Jamais personne n’avait vu M. Bohler dans cet état.

— Ami Bohler, répondit Weiss, donne-moi la main. Donnons-nous tous la main, pères et fils…

Ils se serrèrent la main, François, Charles, Jean, René, les deux pères, et tous avaient des larmes dans les yeux.

— Tu verras, papa…, répétaient les garçons dans une sorte d’exaltation.

La nuit descendait sur la plaine… Au sommet de la colline, le génie de la patrie, le coq, la pyramide en grès des Vosges, choses visibles ; sur la colline, surtout, les morts, ces invisibles, ces grands vivans dont les hommes qui s’en vont par les chemins d’Alsace sont plus que jamais les prisonniers.

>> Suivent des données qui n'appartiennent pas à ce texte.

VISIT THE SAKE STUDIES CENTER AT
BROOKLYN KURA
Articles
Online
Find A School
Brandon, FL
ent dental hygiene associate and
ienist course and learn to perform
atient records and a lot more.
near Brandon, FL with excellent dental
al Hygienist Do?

L’heure des départs, des adieux.

Mme Weiss, Suzanne ont préparé la malle, plié le linge, glissé sous un gilet la surprise qui rappellera le foyer. Maintenant ils sont groupés à la salle à manger, plus ensoleillée que le salon, la petite Marie à califourchon sur les genoux de son grand-père. Le portrait du mort est à la paroi, qui les regarde tous. Pour lui aussi, jadis, on se réunit dans cette chambre. Une émotion serre les cœurs.

On sonne à la porte. Et c’est Reymond.

— Vous partez quand, François ?

— Demain matin. Je serai à Breslau dans la nuit. Et vous-même ?

— Demain soir.

— Mais vous reviendrez nous voir ? dit Mme Weiss. Dans votre joli canton de Vaud, pensez souvent à vos amis d’Alsace. Ils ont besoin de sympathie, à moins que…

— À moins que…, répète le grand-père.